Give back every line of the data exactly. Pictures are not part of the copy.

┌────────

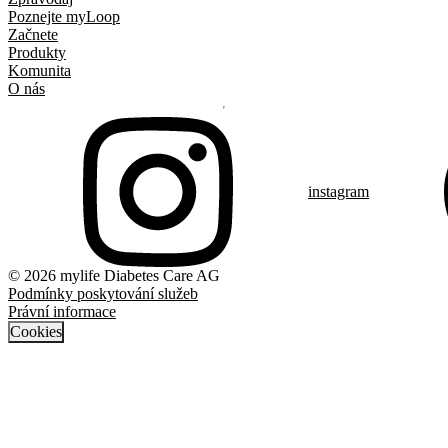
Poznejte myLoop
Začnete
Produkty
Komunita
O nás
instagram
© 2026 mylife Diabetes Care AG
Podmínky poskytování služeb
Právní informace
Cookies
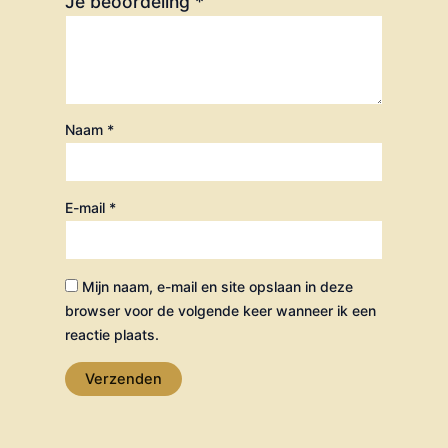
Je beoordeling
*
Naam
*
E-mail
*
Mijn naam, e-mail en site opslaan in deze
browser voor de volgende keer wanneer ik een
reactie plaats.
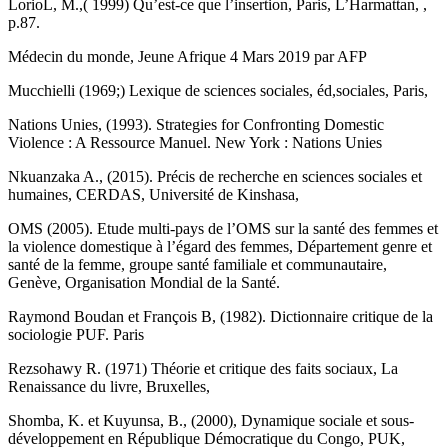
LorioL, M.,( 1999) Qu’est-ce que l’insertion, Paris, L’Harmattan, ,
p.87.
Médecin du monde, Jeune Afrique 4 Mars 2019 par AFP
Mucchielli (1969;) Lexique de sciences sociales, éd,sociales, Paris,
Nations Unies, (1993). Strategies for Confronting Domestic
Violence : A Ressource Manuel. New York : Nations Unies
Nkuanzaka A., (2015). Précis de recherche en sciences sociales et
humaines, CERDAS, Université de Kinshasa,
OMS (2005). Etude multi-pays de l’OMS sur la santé des femmes et
la violence domestique à l’égard des femmes, Département genre et
santé de la femme, groupe santé familiale et communautaire,
Genève, Organisation Mondial de la Santé.
Raymond Boudan et François B, (1982). Dictionnaire critique de la
sociologie PUF. Paris
Rezsohawy R. (1971) Théorie et critique des faits sociaux, La
Renaissance du livre, Bruxelles,
Shomba, K. et Kuyunsa, B., (2000), Dynamique sociale et sous-
développement en République Démocratique du Congo, PUK,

└────────

■ **Solution**:
Poznejte myLoop
Začnete
Produkty
Komunita
O nás
instagram
© 2026 mylife Diabetes Care AG
Podmínky poskytování služeb
Právní informace
Cookies
Je beoordeling
*
Naam
*
E-mail
*
Mijn naam, e-mail en site opslaan in deze
browser voor de volgende keer wanneer ik een
reactie plaats.
LorioL, M.,( 1999) Qu’est-ce que l’insertion, Paris, L’Harmattan, ,
p.87.
Médecin du monde, Jeune Afrique 4 Mars 2019 par AFP
Mucchielli (1969;) Lexique de sciences sociales, éd,sociales, Paris,
Nations Unies, (1993). Strategies for Confronting Domestic
Violence : A Ressource Manuel. New York : Nations Unies
Nkuanzaka A., (2015). Précis de recherche en sciences sociales et
humaines, CERDAS, Université de Kinshasa,
OMS (2005). Etude multi-pays de l’OMS sur la santé des femmes et
la violence domestique à l’égard des femmes, Département genre et
santé de la femme, groupe santé familiale et communautaire,
Genève, Organisation Mondial de la Santé.
Raymond Boudan et François B, (1982). Dictionnaire critique de la
sociologie PUF. Paris
Rezsohawy R. (1971) Théorie et critique des faits sociaux, La
Renaissance du livre, Bruxelles,
Shomba, K. et Kuyunsa, B., (2000), Dynamique sociale et sous-
développement en République Démocratique du Congo, PUK,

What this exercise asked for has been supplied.